> [AIM OF THE TASK]
Edit the data below so that every "experimente" becomes "prove" and nothing else changes. Leave out the pictures.

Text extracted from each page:
★ ★ ★

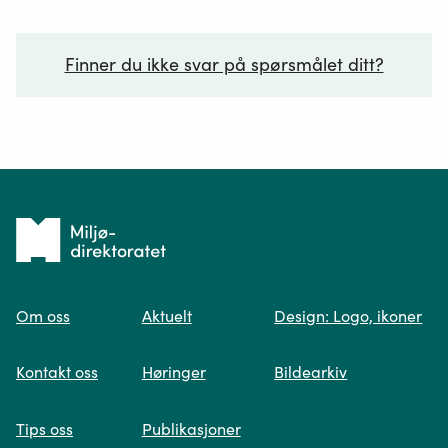
Finner du ikke svar på spørsmålet ditt?
Ditt spørsmål*
Tilbake
til
Om oss
Aktuelt
Design: Logo, ikoner
forsiden
Spør oss
Kontakt oss
Høringer
Bildearkiv
Når du skriver spørsmålet ditt, gjør vi et
Tips oss
Publikasjoner
søk og viser deg vår mest relevante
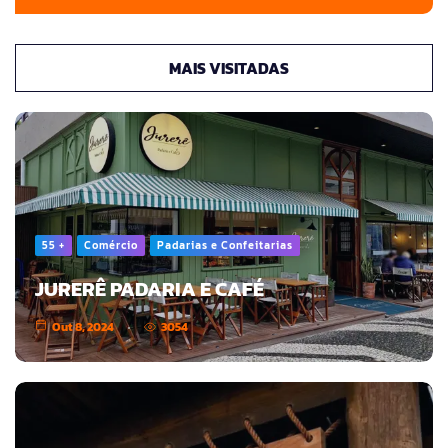
MAIS VISITADAS
55 +
Comércio
Padarias e Confeitarias
JURERÊ PADARIA E CAFÉ
Out 8, 2024
3054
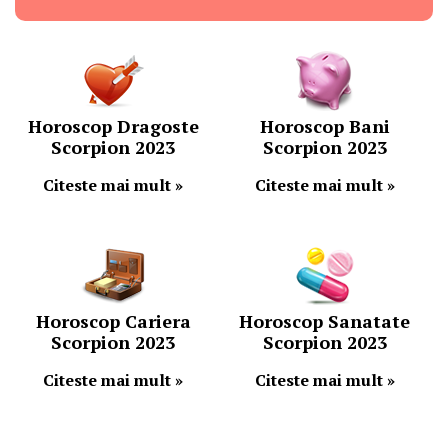
Horoscop Dragoste
Horoscop Bani
Scorpion 2023
Scorpion 2023
Citeste mai mult »
Citeste mai mult »
Horoscop Cariera
Horoscop Sanatate
Scorpion 2023
Scorpion 2023
Citeste mai mult »
Citeste mai mult »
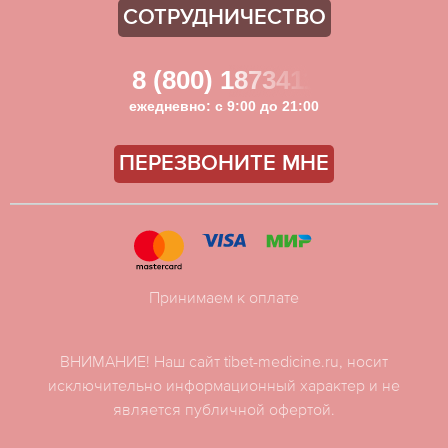
СОТРУДНИЧЕСТВО
8 (800) 1873411
ежедневно: с 9:00 до 21:00
ПЕРЕЗВОНИТЕ МНЕ
Принимаем к оплате
ВНИМАНИЕ! Наш сайт tibet-medicine.ru, носит
исключительно информационный характер и не
является публичной офертой.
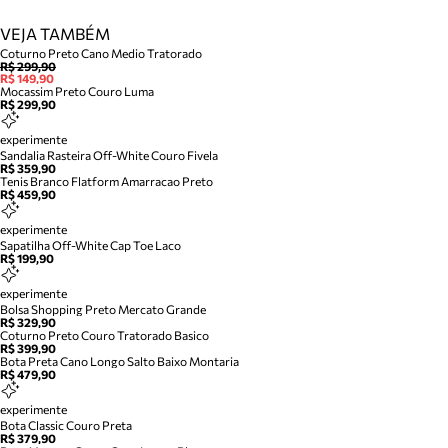
VEJA TAMBÉM
Coturno Preto Cano Medio Tratorado
R$ 299,90
R$ 149,90
Mocassim Preto Couro Luma
R$ 299,90
experimente
Sandalia Rasteira Off-White Couro Fivela
R$ 359,90
Tenis Branco Flatform Amarracao Preto
R$ 459,90
experimente
Sapatilha Off-White Cap Toe Laco
R$ 199,90
experimente
Bolsa Shopping Preto Mercato Grande
R$ 329,90
Coturno Preto Couro Tratorado Basico
R$ 399,90
Bota Preta Cano Longo Salto Baixo Montaria
R$ 479,90
experimente
Bota Classic Couro Preta
R$ 379,90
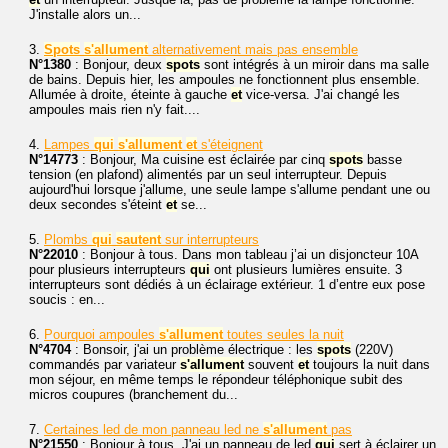
J'installe alors un...
3.
Spots
s'allument
alternativement mais pas ensemble
N°1380
: Bonjour, deux
spots
sont intégrés à un miroir dans ma salle
de bains. Depuis hier, les ampoules ne fonctionnent plus ensemble.
Allumée à droite, éteinte à gauche
et
vice-versa. J'ai changé les
ampoules mais rien n'y fait....
4.
Lampes
qui
s'allument
et
s'éteignent
N°14773
: Bonjour, Ma cuisine est éclairée par cinq
spots
basse
tension (en plafond) alimentés par un seul interrupteur. Depuis
aujourd'hui lorsque j'allume, une seule lampe s'allume pendant une ou
deux secondes s'éteint
et
se...
5.
Plombs
qui
sautent
sur interrupteurs
N°22010
: Bonjour à tous. Dans mon tableau j’ai un disjoncteur 10A
pour plusieurs interrupteurs
qui
ont plusieurs lumières ensuite. 3
interrupteurs sont dédiés à un éclairage extérieur. 1 d’entre eux pose
soucis : en...
6.
Pourquoi ampoules
s'allument
toutes seules la nuit
N°4704
: Bonsoir, j'ai un problème électrique : les
spots
(220V)
commandés par variateur
s'allument
souvent
et
toujours la nuit dans
mon séjour, en même temps le répondeur téléphonique subit des
micros coupures (branchement du...
7.
Certaines led de mon panneau led ne
s'allument
pas
N°21550
: Bonjour à tous. J'ai un panneau de led
qui
sert à éclairer un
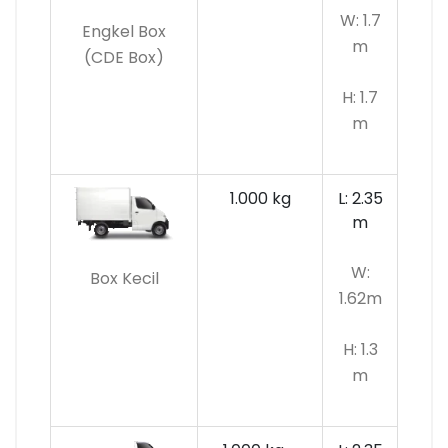
W: 1.7
Engkel Box
m
(CDE Box)
H: 1.7
m
1.000 kg
L: 2.35
m
W:
Box Kecil
1.62m
H: 1.3
m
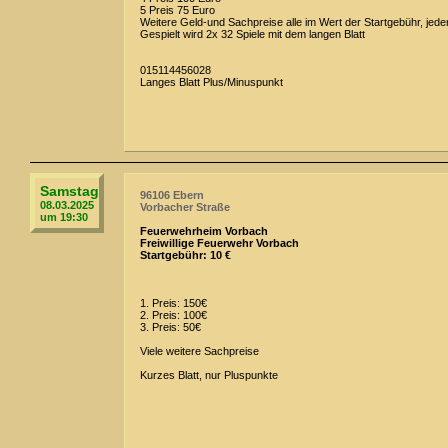
5 Preis 75 Euro
Weitere Geld-und Sachpreise alle im Wert der Startgebühr, jeder
Gespielt wird 2x 32 Spiele mit dem langen Blatt
015114456028
Langes Blatt Plus/Minuspunkt
Samstag
96106 Ebern
08.03.2025
Vorbacher Straße
um 19:30
Feuerwehrheim Vorbach
Freiwillige Feuerwehr Vorbach
Startgebühr: 10 €
1. Preis: 150€
2. Preis: 100€
3. Preis: 50€
Viele weitere Sachpreise
Kurzes Blatt, nur Pluspunkte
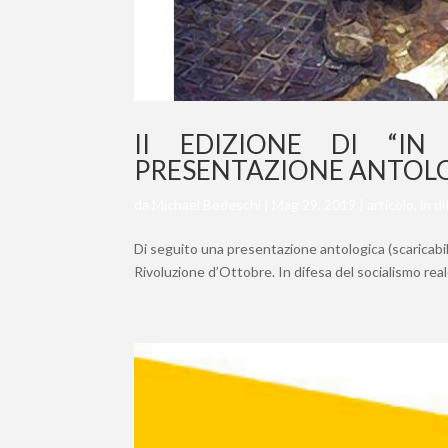
II EDIZIONE DI “IN 
PRESENTAZIONE ANTOL
da
Michael Bedeschi
|
Mag 29, 2019
|
articolo
,
in d
Di seguito una presentazione antologica (scaricabile
Rivoluzione d’Ottobre. In difesa del socialismo reale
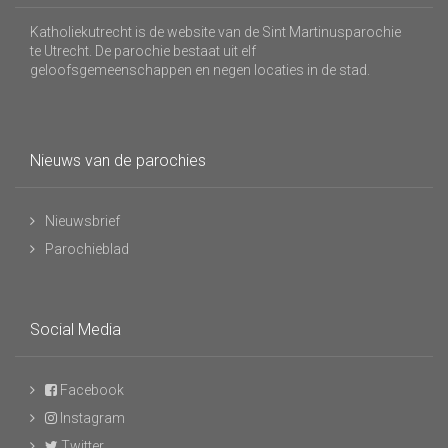
Katholiekutrecht is de website van de Sint Martinusparochie
te Utrecht. De parochie bestaat uit elf
geloofsgemeenschappen en negen locaties in de stad.
Nieuws van de parochies
Nieuwsbrief
Parochieblad
Social Media
Facebook
Instagram
Twitter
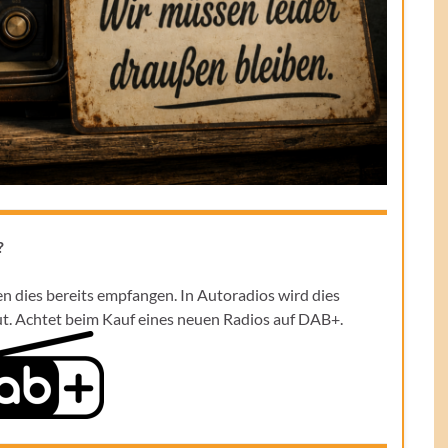
?
en dies bereits empfangen. In Autoradios wird dies
aut. Achtet beim Kauf eines neuen Radios auf DAB+.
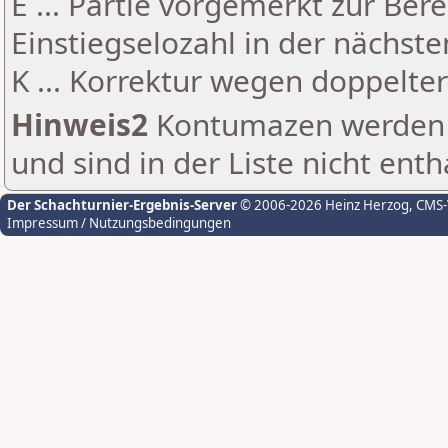
E ... Partie vorgemerkt zur Be
Einstiegselozahl in der nächst
K ... Korrektur wegen doppelt
Hinweis2
Kontumazen werden g
und sind in der Liste nicht enth
Der Schachturnier-Ergebnis-Server
© 2006-2026 Heinz Herzog
, CMS
Impressum / Nutzungsbedingungen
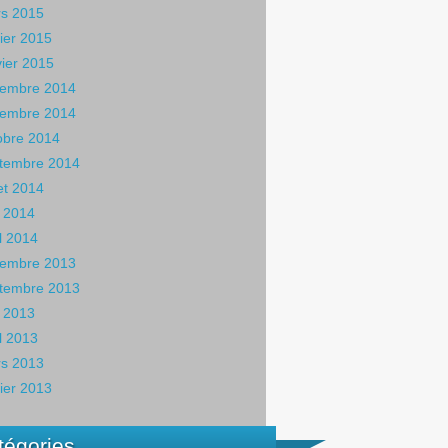
s 2015
rier 2015
vier 2015
embre 2014
embre 2014
obre 2014
tembre 2014
let 2014
 2014
il 2014
embre 2013
tembre 2013
 2013
il 2013
s 2013
rier 2013
tégories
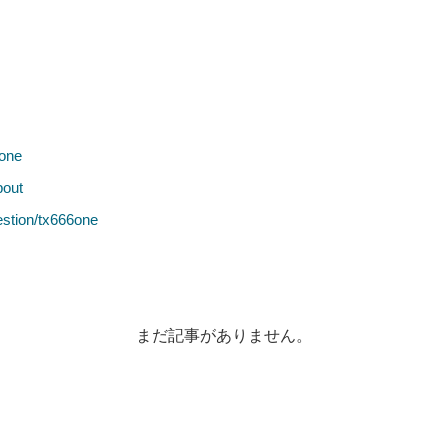
まだ記事がありません。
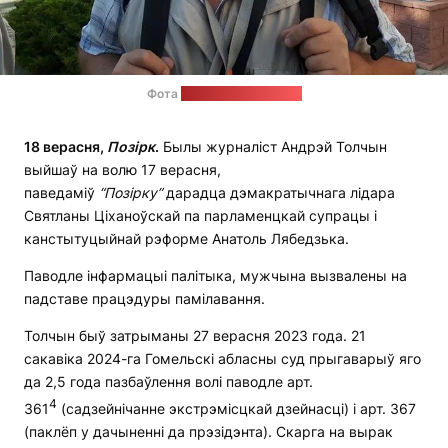
Фота
з сацсетак Толчына
18 верасня,
Позірк
.
Былы журналіст Андрэй Толчын
выйшаў на волю 17 верасня,
паведаміў
“Позірку”
дарадца дэмакратычнага лідара
Святланы Ціханоўскай па парламенцкай супрацы і
канстытуцыйнай рэформе Анатоль Лябедзька.
Паводле інфармацыі палітыка, мужчына вызвалены на
падставе працэдуры памілавання.
Толчын быў затрыманы 27 верасня 2023 года. 21
сакавіка 2024-га Гомельскі абласны суд прыгаварыў яго
да 2,5 года пазбаўлення волі паводле арт.
4
361
(садзейнічанне экстрэмісцкай дзейнасці) і арт. 367
(паклёп у дачыненні да прэзідэнта). Скарга на вырак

★ ★ ★

> [PROBLEM SOLUTION]
Finner du ikke svar på spørsmålet ditt?
Ditt spørsmål*
Tilbake
til
Om oss
Aktuelt
Design: Logo, ikoner
forsiden
Spør oss
Kontakt oss
Høringer
Bildearkiv
Når du skriver spørsmålet ditt, gjør vi et
Tips oss
Publikasjoner
søk og viser deg vår mest relevante
MAIS VISITADAS
55 +
Comércio
Padarias e Confeitarias
JURERÊ PADARIA E CAFÉ
Out 8, 2024
3054
Horoscop Dragoste
Horoscop Bani
Scorpion 2023
Scorpion 2023
Citeste mai mult »
Citeste mai mult »
Horoscop Cariera
Horoscop Sanatate
Scorpion 2023
Scorpion 2023
Citeste mai mult »
Citeste mai mult »
СОТРУДНИЧЕСТВО
8 (800) 1873411
ежедневно: с 9:00 до 21:00
ПЕРЕЗВОНИТЕ МНЕ
Принимаем к оплате
ВНИМАНИЕ! Наш сайт tibet-medicine.ru, носит
исключительно информационный характер и не
является публичной офертой.
VEJA TAMBÉM
Coturno Preto Cano Medio Tratorado
R$ 299,90
R$ 149,90
Mocassim Preto Couro Luma
R$ 299,90
prove
Sandalia Rasteira Off-White Couro Fivela
R$ 359,90
Tenis Branco Flatform Amarracao Preto
R$ 459,90
prove
Sapatilha Off-White Cap Toe Laco
R$ 199,90
prove
Bolsa Shopping Preto Mercato Grande
R$ 329,90
Coturno Preto Couro Tratorado Basico
R$ 399,90
Bota Preta Cano Longo Salto Baixo Montaria
R$ 479,90
prove
Bota Classic Couro Preta
R$ 379,90
J'installe alors un...
3.
Spots
s'allument
alternativement mais pas ensemble
N°1380
: Bonjour, deux
spots
sont intégrés à un miroir dans ma salle
de bains. Depuis hier, les ampoules ne fonctionnent plus ensemble.
Allumée à droite, éteinte à gauche
et
vice-versa. J'ai changé les
ampoules mais rien n'y fait....
4.
Lampes
qui
s'allument
et
s'éteignent
N°14773
: Bonjour, Ma cuisine est éclairée par cinq
spots
basse
tension (en plafond) alimentés par un seul interrupteur. Depuis
aujourd'hui lorsque j'allume, une seule lampe s'allume pendant une ou
deux secondes s'éteint
et
se...
5.
Plombs
qui
sautent
sur interrupteurs
N°22010
: Bonjour à tous. Dans mon tableau j’ai un disjoncteur 10A
pour plusieurs interrupteurs
qui
ont plusieurs lumières ensuite. 3
interrupteurs sont dédiés à un éclairage extérieur. 1 d’entre eux pose
soucis : en...
6.
Pourquoi ampoules
s'allument
toutes seules la nuit
N°4704
: Bonsoir, j'ai un problème électrique : les
spots
(220V)
commandés par variateur
s'allument
souvent
et
toujours la nuit dans
mon séjour, en même temps le répondeur téléphonique subit des
micros coupures (branchement du...
7.
Certaines led de mon panneau led ne
s'allument
pas
N°21550
: Bonjour à tous. J'ai un panneau de led
qui
sert à éclairer un
W: 1.7
Engkel Box
m
(CDE Box)
H: 1.7
m
1.000 kg
L: 2.35
m
W:
Box Kecil
1.62m
H: 1.3
m
5 Preis 75 Euro
Weitere Geld-und Sachpreise alle im Wert der Startgebühr, jeder
Gespielt wird 2x 32 Spiele mit dem langen Blatt
015114456028
Langes Blatt Plus/Minuspunkt
Samstag
96106 Ebern
08.03.2025
Vorbacher Straße
um 19:30
Feuerwehrheim Vorbach
Freiwillige Feuerwehr Vorbach
Startgebühr: 10 €
1. Preis: 150€
2. Preis: 100€
3. Preis: 50€
Viele weitere Sachpreise
Kurzes Blatt, nur Pluspunkte
II EDIZIONE DI “IN 
PRESENTAZIONE ANTOL
da
Michael Bedeschi
|
Mag 29, 2019
|
articolo
,
in d
Di seguito una presentazione antologica (scaricabile
Rivoluzione d’Ottobre. In difesa del socialismo reale
Katholiekutrecht is de website van de Sint Martinusparochie
te Utrecht. De parochie bestaat uit elf
geloofsgemeenschappen en negen locaties in de stad.
Nieuws van de parochies
Nieuwsbrief
Parochieblad
Social Media
Facebook
Instagram
Twitter
?
en dies bereits empfangen. In Autoradios wird dies
aut. Achtet beim Kauf eines neuen Radios auf DAB+.
E ... Partie vorgemerkt zur Be
Einstiegselozahl in der nächst
K ... Korrektur wegen doppelt
Hinweis2
Kontumazen werden g
und sind in der Liste nicht enth
Der Schachturnier-Ergebnis-Server
© 2006-2026 Heinz Herzog
, CMS
Impressum / Nutzungsbedingungen
s 2015
rier 2015
vier 2015
embre 2014
embre 2014
obre 2014
tembre 2014
let 2014
 2014
il 2014
embre 2013
tembre 2013
 2013
il 2013
s 2013
rier 2013
tégories
まだ記事がありません。
Фота
з сацсетак Толчына
18 верасня,
Позірк
.
Былы журналіст Андрэй Толчын
выйшаў на волю 17 верасня,
паведаміў
“Позірку”
дарадца дэмакратычнага лідара
Святланы Ціханоўскай па парламенцкай супрацы і
канстытуцыйнай рэформе Анатоль Лябедзька.
Паводле інфармацыі палітыка, мужчына вызвалены на
падставе працэдуры памілавання.
Толчын быў затрыманы 27 верасня 2023 года. 21
сакавіка 2024-га Гомельскі абласны суд прыгаварыў яго
да 2,5 года пазбаўлення волі паводле арт.
4
361
(садзейнічанне экстрэмісцкай дзейнасці) і арт. 367
(паклёп у дачыненні да прэзідэнта). Скарга на вырак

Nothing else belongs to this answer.